My life...is apparenlty good enough for you to be reading about.

Monday, March 17, 2008

Rejection

I hope i don't feel like i have to write this blog to offer an explanation. To my family, friends, teachers, etc. I made a promise to myself years ago that I would only make my own goals, and if i didn't reach them i wouldnt feel like i was a dissapointment to everyone around me. but i can't help but be completely embarrassed that i received my 3rd rejection letter. from the school that was supposed to be my last resort.
i'm so dissapointed in myself. i know i could have done better and i know i should have spent my evenings practicing, preparing, and making reeds instead of going out with my boyfriend, working on fashion show clothing, or watching tv.
i suppose i'm most dissapointed in knowing that i didn't work hard enough because i didn't want it bad enough. i realized how much i love playing in an emsemble when my dad was driving me to the train to go my msm audition. and at that point it was too late.
i spent the whole year when i was 22 depressed that i didn't know what i wanted to do with my life. but at that time it's because i thought i'd grow up and regret not trying things. now that i'm almost 25, i realize my age isn't what matters. if i want to go to grad school, there is nothing holding me back from going next year, going when i'm 35...if i want it i'll do it. i'm kind of depressed now because i realize how i spent the last year making auditions a priority because i wanted a change in my life. i made going to school for music an option because it's what i'm best at, not really because it's what i most in life.
+ + + + +
**TO-DO LIST:**
#1 In the blog post about rejection, what does the writer say is the most disappointing part, and what reason does the post give for it? Answer in one to three sentences.
#2 Continue the blog post about rejection, starting after its final sentence.

**PROVIDED MATERIAL:**
+ + + + +
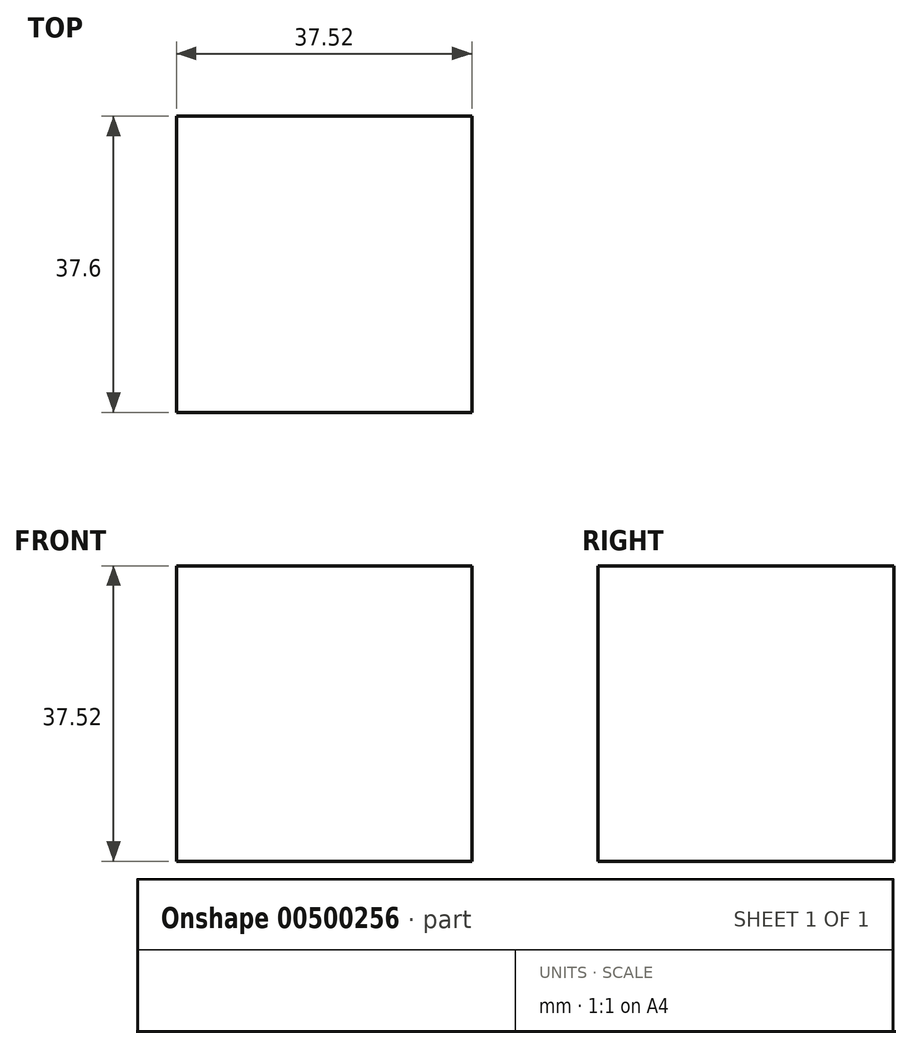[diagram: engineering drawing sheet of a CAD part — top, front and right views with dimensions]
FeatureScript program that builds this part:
+ + + + +
**EXERCISE ANSWERS:**
#1 The writer is most disappointed to know the work fell short because the writer didn't want it badly enough. The post says evenings went to a boyfriend, fashion show clothing, and TV instead of practicing, preparing, and making reeds. The writer realized how much playing in an ensemble mattered only on the drive to the train for the MSM audition, when it was too late.

#2
I was talking to bethany, and she said ashley, you didn't get in because there were people that were better than you. they spend every night practicing, every night improving, and i can't go around counting on my high school and college knowledge of playing to be up to their calibur. i've been out of classial culture, away from a teacher, and playing only every few months for the past 3 years. the only way i would reach the calibur of a grad student was really to practice my ass off-and i didn't.

i make a point to try to turn every situation into something positive. so instead of sulking for weeks after i completely bombed my msm audition, i sat around thinking where i should move to next and what's in store for me. If i really want to play, i need to work my ass off-and actually do it. i need to get a regular teacher. i need to make it important. but first i have to figure out if i really do wanna play.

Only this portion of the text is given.